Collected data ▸
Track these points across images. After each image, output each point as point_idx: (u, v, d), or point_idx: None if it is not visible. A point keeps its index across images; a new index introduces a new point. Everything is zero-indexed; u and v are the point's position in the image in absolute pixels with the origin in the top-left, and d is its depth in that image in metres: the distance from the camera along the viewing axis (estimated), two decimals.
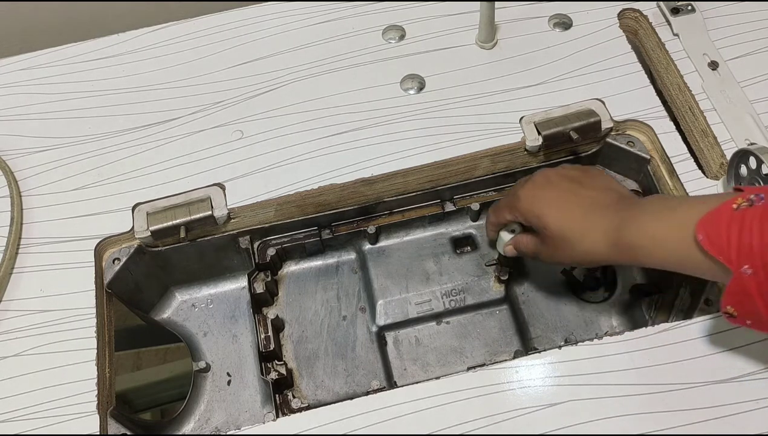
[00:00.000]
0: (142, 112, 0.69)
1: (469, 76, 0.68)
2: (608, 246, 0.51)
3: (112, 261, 0.62)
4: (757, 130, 0.62)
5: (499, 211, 0.60)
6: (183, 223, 0.62)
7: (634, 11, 0.71)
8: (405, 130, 0.65)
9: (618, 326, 0.67)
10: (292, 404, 0.63)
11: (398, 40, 0.72)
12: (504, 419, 0.51)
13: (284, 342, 0.67)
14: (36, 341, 0.57)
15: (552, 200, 0.55)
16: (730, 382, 0.51)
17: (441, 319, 0.68)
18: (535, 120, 0.64)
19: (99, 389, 0.55)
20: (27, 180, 0.65)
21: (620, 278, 0.69)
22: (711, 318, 0.54)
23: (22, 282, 0.60)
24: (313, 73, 0.70)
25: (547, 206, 0.55)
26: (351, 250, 0.71)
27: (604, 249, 0.51)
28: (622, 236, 0.50)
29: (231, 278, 0.70)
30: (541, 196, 0.56)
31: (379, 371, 0.66)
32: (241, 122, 0.67)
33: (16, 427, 0.53)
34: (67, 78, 0.71)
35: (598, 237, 0.52)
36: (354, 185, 0.64)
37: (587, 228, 0.52)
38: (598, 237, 0.52)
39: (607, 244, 0.51)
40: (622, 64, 0.68)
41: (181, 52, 0.72)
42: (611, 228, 0.51)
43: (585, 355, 0.53)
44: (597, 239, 0.52)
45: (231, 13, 0.75)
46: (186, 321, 0.69)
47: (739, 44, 0.67)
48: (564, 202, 0.54)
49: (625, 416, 0.50)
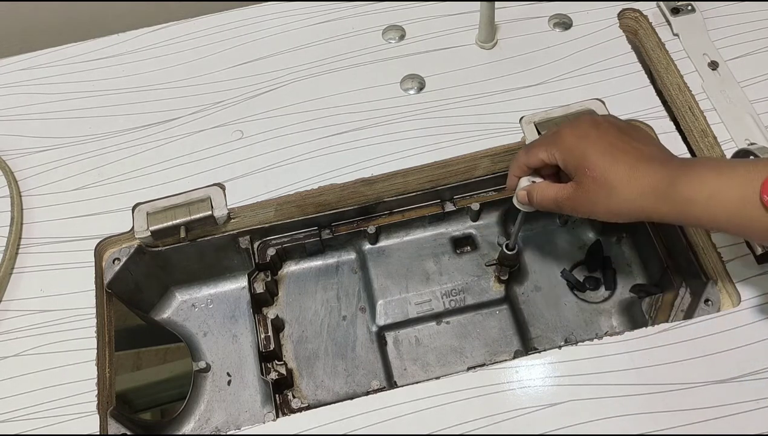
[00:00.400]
0: (142, 112, 0.69)
1: (469, 76, 0.68)
2: (657, 197, 0.47)
3: (112, 261, 0.62)
4: (757, 130, 0.62)
5: (533, 150, 0.54)
6: (183, 223, 0.62)
7: (634, 11, 0.71)
8: (405, 130, 0.65)
9: (618, 326, 0.67)
10: (292, 404, 0.63)
11: (398, 40, 0.72)
12: (504, 419, 0.51)
13: (284, 342, 0.67)
14: (36, 341, 0.57)
15: (599, 142, 0.50)
16: (730, 382, 0.51)
17: (441, 319, 0.68)
18: (535, 120, 0.64)
19: (99, 389, 0.55)
20: (27, 180, 0.65)
21: (620, 278, 0.69)
22: (711, 318, 0.54)
23: (22, 282, 0.60)
24: (313, 73, 0.70)
25: (595, 145, 0.50)
26: (351, 250, 0.71)
27: (650, 200, 0.48)
28: (675, 189, 0.47)
29: (231, 278, 0.70)
30: (587, 136, 0.51)
31: (379, 371, 0.66)
32: (241, 122, 0.67)
33: (16, 427, 0.53)
34: (67, 78, 0.71)
35: (645, 186, 0.48)
36: (354, 185, 0.64)
37: (635, 176, 0.48)
38: (645, 186, 0.48)
39: (656, 195, 0.47)
40: (622, 64, 0.68)
41: (181, 52, 0.72)
42: (663, 179, 0.47)
43: (585, 355, 0.53)
44: (645, 188, 0.48)
45: (231, 13, 0.75)
46: (186, 321, 0.69)
47: (739, 44, 0.67)
48: (612, 146, 0.50)
49: (625, 416, 0.50)
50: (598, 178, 0.49)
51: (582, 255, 0.71)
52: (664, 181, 0.48)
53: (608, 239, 0.71)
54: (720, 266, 0.57)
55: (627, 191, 0.49)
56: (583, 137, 0.51)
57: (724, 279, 0.57)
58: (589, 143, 0.50)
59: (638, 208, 0.49)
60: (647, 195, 0.48)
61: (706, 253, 0.59)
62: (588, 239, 0.72)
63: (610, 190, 0.49)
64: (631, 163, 0.49)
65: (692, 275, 0.61)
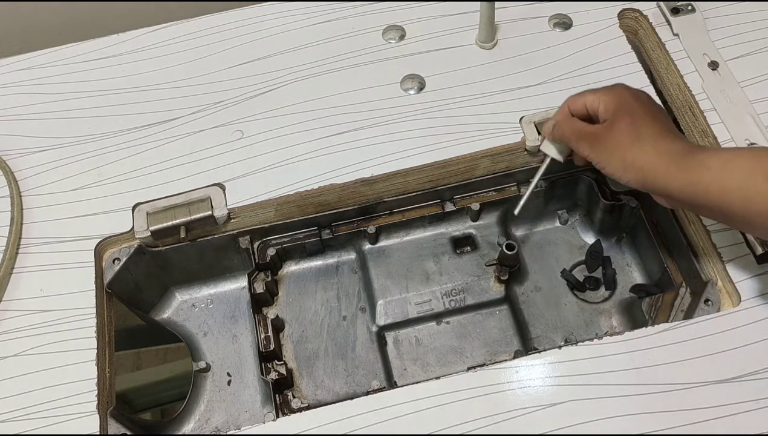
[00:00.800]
0: (142, 112, 0.69)
1: (469, 76, 0.68)
2: (672, 159, 0.50)
3: (112, 261, 0.62)
4: (757, 130, 0.62)
5: (581, 95, 0.57)
6: (183, 223, 0.62)
7: (634, 11, 0.71)
8: (405, 130, 0.65)
9: (618, 326, 0.67)
10: (292, 404, 0.63)
11: (398, 40, 0.72)
12: (504, 419, 0.51)
13: (284, 342, 0.67)
14: (36, 341, 0.57)
15: (646, 104, 0.55)
16: (730, 382, 0.51)
17: (441, 319, 0.68)
18: (535, 120, 0.64)
19: (99, 389, 0.55)
20: (27, 180, 0.65)
21: (620, 278, 0.69)
22: (711, 318, 0.54)
23: (22, 282, 0.60)
24: (313, 73, 0.70)
25: (640, 104, 0.54)
26: (351, 250, 0.71)
27: (665, 161, 0.50)
28: (690, 155, 0.50)
29: (231, 278, 0.70)
30: (639, 96, 0.55)
31: (379, 371, 0.66)
32: (241, 122, 0.67)
33: (16, 427, 0.53)
34: (67, 78, 0.71)
35: (667, 146, 0.51)
36: (354, 185, 0.64)
37: (663, 136, 0.52)
38: (667, 146, 0.51)
39: (673, 157, 0.50)
40: (622, 64, 0.68)
41: (181, 52, 0.72)
42: (683, 147, 0.51)
43: (585, 355, 0.53)
44: (666, 148, 0.51)
45: (231, 13, 0.75)
46: (186, 321, 0.69)
47: (739, 44, 0.67)
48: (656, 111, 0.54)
49: (625, 416, 0.50)
50: (632, 124, 0.52)
51: (582, 255, 0.71)
52: (683, 150, 0.51)
53: (608, 239, 0.71)
54: (720, 266, 0.57)
55: (649, 146, 0.51)
56: (634, 97, 0.55)
57: (724, 279, 0.57)
58: (638, 102, 0.54)
59: (651, 167, 0.51)
60: (664, 156, 0.51)
61: (706, 253, 0.59)
62: (588, 239, 0.72)
63: (636, 138, 0.52)
64: (663, 129, 0.53)
65: (692, 275, 0.61)
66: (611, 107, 0.54)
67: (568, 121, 0.57)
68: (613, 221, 0.69)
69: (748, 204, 0.47)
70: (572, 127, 0.57)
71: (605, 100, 0.55)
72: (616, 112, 0.54)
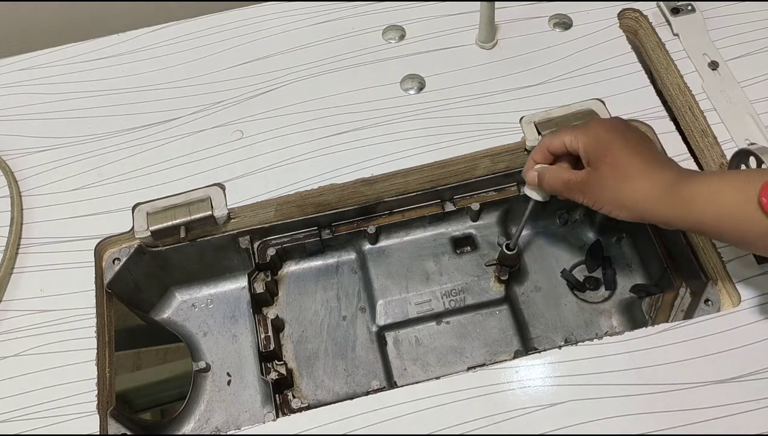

WHAT IS BEING ASKED ▸ Give back each of the records above word for word, apart from the pictures.

WORKED SOLUTION ▸
Track these points across images. After each image, output each point as point_idx: (u, v, d), or point_idx: None if it is not visible. A point keeps its index across images; a new index introduces a new point. Everything is zero-indexed; u and v are the point's position in the image in absolute pixels with the origin in the top-left, and d is its depth in that image in metres: the distance from the camera along the viewing axis (estimated), two decimals.
[00:00.000]
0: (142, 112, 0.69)
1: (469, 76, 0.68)
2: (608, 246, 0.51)
3: (112, 261, 0.62)
4: (757, 130, 0.62)
5: (499, 211, 0.60)
6: (183, 223, 0.62)
7: (634, 11, 0.71)
8: (405, 130, 0.65)
9: (618, 326, 0.67)
10: (292, 404, 0.63)
11: (398, 40, 0.72)
12: (504, 419, 0.51)
13: (284, 342, 0.67)
14: (36, 341, 0.57)
15: (552, 200, 0.55)
16: (730, 382, 0.51)
17: (441, 319, 0.68)
18: (535, 120, 0.64)
19: (99, 389, 0.55)
20: (27, 180, 0.65)
21: (620, 278, 0.69)
22: (711, 318, 0.54)
23: (22, 282, 0.60)
24: (313, 73, 0.70)
25: (547, 206, 0.55)
26: (351, 250, 0.71)
27: (604, 249, 0.51)
28: (622, 236, 0.50)
29: (231, 278, 0.70)
30: (541, 196, 0.56)
31: (379, 371, 0.66)
32: (241, 122, 0.67)
33: (16, 427, 0.53)
34: (67, 78, 0.71)
35: (598, 237, 0.52)
36: (354, 185, 0.64)
37: (587, 228, 0.52)
38: (598, 237, 0.52)
39: (607, 244, 0.51)
40: (622, 64, 0.68)
41: (181, 52, 0.72)
42: (611, 228, 0.51)
43: (585, 355, 0.53)
44: (597, 239, 0.52)
45: (231, 13, 0.75)
46: (186, 321, 0.69)
47: (739, 44, 0.67)
48: (564, 202, 0.54)
49: (625, 416, 0.50)
[00:00.400]
0: (142, 112, 0.69)
1: (469, 76, 0.68)
2: (657, 197, 0.47)
3: (112, 261, 0.62)
4: (757, 130, 0.62)
5: (533, 150, 0.54)
6: (183, 223, 0.62)
7: (634, 11, 0.71)
8: (405, 130, 0.65)
9: (618, 326, 0.67)
10: (292, 404, 0.63)
11: (398, 40, 0.72)
12: (504, 419, 0.51)
13: (284, 342, 0.67)
14: (36, 341, 0.57)
15: (599, 142, 0.50)
16: (730, 382, 0.51)
17: (441, 319, 0.68)
18: (535, 120, 0.64)
19: (99, 389, 0.55)
20: (27, 180, 0.65)
21: (620, 278, 0.69)
22: (711, 318, 0.54)
23: (22, 282, 0.60)
24: (313, 73, 0.70)
25: (595, 145, 0.50)
26: (351, 250, 0.71)
27: (650, 200, 0.48)
28: (675, 189, 0.47)
29: (231, 278, 0.70)
30: (587, 136, 0.51)
31: (379, 371, 0.66)
32: (241, 122, 0.67)
33: (16, 427, 0.53)
34: (67, 78, 0.71)
35: (645, 186, 0.48)
36: (354, 185, 0.64)
37: (635, 176, 0.48)
38: (645, 186, 0.48)
39: (656, 195, 0.47)
40: (622, 64, 0.68)
41: (181, 52, 0.72)
42: (663, 179, 0.47)
43: (585, 355, 0.53)
44: (645, 188, 0.48)
45: (231, 13, 0.75)
46: (186, 321, 0.69)
47: (739, 44, 0.67)
48: (612, 146, 0.50)
49: (625, 416, 0.50)
50: (598, 178, 0.49)
51: (582, 255, 0.71)
52: (664, 181, 0.48)
53: (608, 239, 0.71)
54: (720, 266, 0.57)
55: (627, 191, 0.49)
56: (583, 137, 0.51)
57: (724, 279, 0.57)
58: (589, 143, 0.50)
59: (638, 208, 0.49)
60: (647, 195, 0.48)
61: (706, 253, 0.59)
62: (588, 239, 0.72)
63: (610, 190, 0.49)
64: (631, 163, 0.49)
65: (692, 275, 0.61)
[00:00.800]
0: (142, 112, 0.69)
1: (469, 76, 0.68)
2: (672, 159, 0.50)
3: (112, 261, 0.62)
4: (757, 130, 0.62)
5: (581, 95, 0.57)
6: (183, 223, 0.62)
7: (634, 11, 0.71)
8: (405, 130, 0.65)
9: (618, 326, 0.67)
10: (292, 404, 0.63)
11: (398, 40, 0.72)
12: (504, 419, 0.51)
13: (284, 342, 0.67)
14: (36, 341, 0.57)
15: (646, 104, 0.55)
16: (730, 382, 0.51)
17: (441, 319, 0.68)
18: (535, 120, 0.64)
19: (99, 389, 0.55)
20: (27, 180, 0.65)
21: (620, 278, 0.69)
22: (711, 318, 0.54)
23: (22, 282, 0.60)
24: (313, 73, 0.70)
25: (640, 104, 0.54)
26: (351, 250, 0.71)
27: (665, 161, 0.50)
28: (690, 155, 0.50)
29: (231, 278, 0.70)
30: (639, 96, 0.55)
31: (379, 371, 0.66)
32: (241, 122, 0.67)
33: (16, 427, 0.53)
34: (67, 78, 0.71)
35: (667, 146, 0.51)
36: (354, 185, 0.64)
37: (663, 136, 0.52)
38: (667, 146, 0.51)
39: (673, 157, 0.50)
40: (622, 64, 0.68)
41: (181, 52, 0.72)
42: (683, 147, 0.51)
43: (585, 355, 0.53)
44: (666, 148, 0.51)
45: (231, 13, 0.75)
46: (186, 321, 0.69)
47: (739, 44, 0.67)
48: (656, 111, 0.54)
49: (625, 416, 0.50)
50: (632, 124, 0.52)
51: (582, 255, 0.71)
52: (683, 150, 0.51)
53: (608, 239, 0.71)
54: (720, 266, 0.57)
55: (649, 146, 0.51)
56: (634, 97, 0.55)
57: (724, 279, 0.57)
58: (638, 102, 0.54)
59: (651, 167, 0.51)
60: (664, 156, 0.51)
61: (706, 253, 0.59)
62: (588, 239, 0.72)
63: (636, 138, 0.52)
64: (663, 129, 0.53)
65: (692, 275, 0.61)
66: (611, 107, 0.54)
67: (568, 121, 0.57)
68: (613, 221, 0.69)
69: (748, 204, 0.47)
70: (572, 127, 0.57)
71: (605, 100, 0.55)
72: (616, 112, 0.54)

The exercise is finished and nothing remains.